В 2011 году, после того как стало ясно, что Путин возвращается на должность президента, известный журналист Олег Кашин сказал, что журналистика в России развивается по образцу литературы. Новости потеряли ценность, считает Кашин, не из-за цензуры, а вследствие обеднения политического процесса. Литература и даже поэзия заняли место журналистских расследований: «одно стихотворение Быкова может и сказать, и объяснить, и показать то, что происходит в российской политике, гораздо более адекватно, чем традиционная газетная статья». Кашин принял участие в коллективном эксперименте в духе магического историзма: несколько московских авторов создали фиктивные воспоминания от имени ведущих политиков и медиамагнатов, написанные примерно двадцать лет спустя, – то есть тогда, когда эти люди действительно могут начать писать мемуары: «Мне кажется, вот такого рода форматы говорят о том, что с журналистикой не все в порядке, потому что только так, с помощью басен, стихов и бог еще знает чего можно сегодня вести адекватный диалог с обществом»[492].

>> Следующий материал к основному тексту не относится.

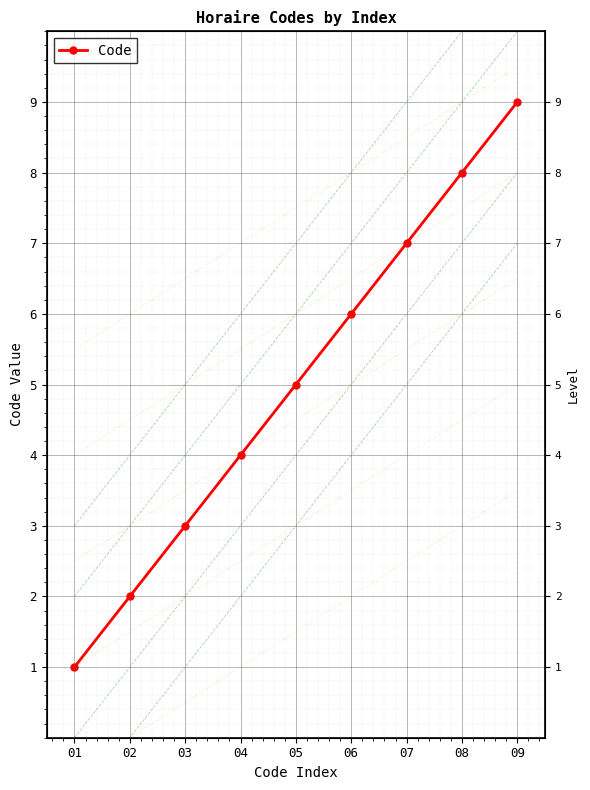

Read the value at 02.

2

Воображая людей животными, монстрами или «ходячими бифштексами», авторы демонстрируют свой стыд за прошлое и страх перед будущим, передают и горе и предостережение. Бессмысленным насилием, которое нельзя функционально интерпретировать, советская система низвела людей до уровня рабочих животных. Начиная с солженицынского тритона и владимовского сторожевого пса литература рассказывала историю нечеловеческого страдания через образы очеловеченных животных. Потом магический историзм превратил этих персонажей в чудовищ. Ужас советского периода лучше воплотился в монстрах, чем в людях или животных. Эта особенная культура памяти – не столько постмодернистская, сколько именно постсоветская. В ней возвращаются к жизни многие классические образы и мотивы: Сфинкс, Молох, Левиафан и Тритон; Антигона, которая хочет похоронить брата; приключения Данте в аду и мстительная одержимость Гамлета; посмертная трансформация Клоринды и, конечно, Дракула, а еще булгаковский Шариков, собака с человеческими железами. Но самый подходящий для этой горестной культуры сюжет – это сказка о Красной Шапочке: волк съел бабушку и стал похож на нее – или это убитая бабушка так похожа на волка?
Заключение
Горе – это работа. Как у всякой работы, у горя есть свои приемы и этапы, трудности и способы их преодолеть, орудия труда и пути экономии. В историях коллективного горя известны латентные периоды, когда совесть нации – ее интеллектуалы говорят о неспособности скорбеть. Бывают и периоды бурной активности, когда кажется, что нет более важной проблемы, чем горе, и тогда интеллектуалы говорят об усталости от него. Дольше других длятся времена неясного, но непроходящего раскаяния, когда воспоминания о прошлом диктуют предупреждения о будущем и конкурируют с тревогами о настоящем. Этих меланхолических времен нельзя избежать. После катастрофы общество страдает не только от смерти своих граждан, но и от разрушения культурных символов, социальных связей и духовных (религиозных или идеологических) верований. Работа горя в этот период оказывается важным источником общественной солидарности – «деянием», как определила Ханна Арендт свободное политическое проявление человеческого многообразия. Свойственные человеку уязвимость и насилие, но также любовь и солидарность делают работу горя одним из основных элементов vita activa[493].
В прочитанной вами книге собраны настоящие подвиги горя, которые одновременно были и актами этического выбора, политического сопротивления и эстетического самовыражения. «Мы скорбящие, но мы не лохи», – говорит юная героиня романа Алексея Иванова «Комьюнити» (2012). Российская память о советском терроре – огромная культурная формация, которая охватывает различные жанры и формы, несопоставимые друг с другом версии истории, разнообразные ритуалы горя. В позднесоветский период у работы горя были моменты взрывного роста, но большей частью она оказывалась заблокирована политическими институтами. Напротив, в постсоветской России болезненный процесс овладения прошлым стал важным элементом противоречивого политического настоящего. В начале XXI века политические оппоненты в России отличались друг от друга не столько тем, как они понимали социальные проблемы или международные отношения, сколько своими интерпретациями советской истории. Крепкий раствор настоящего оказался перенасыщен прошлым, которое отказывалось выпадать в осадок.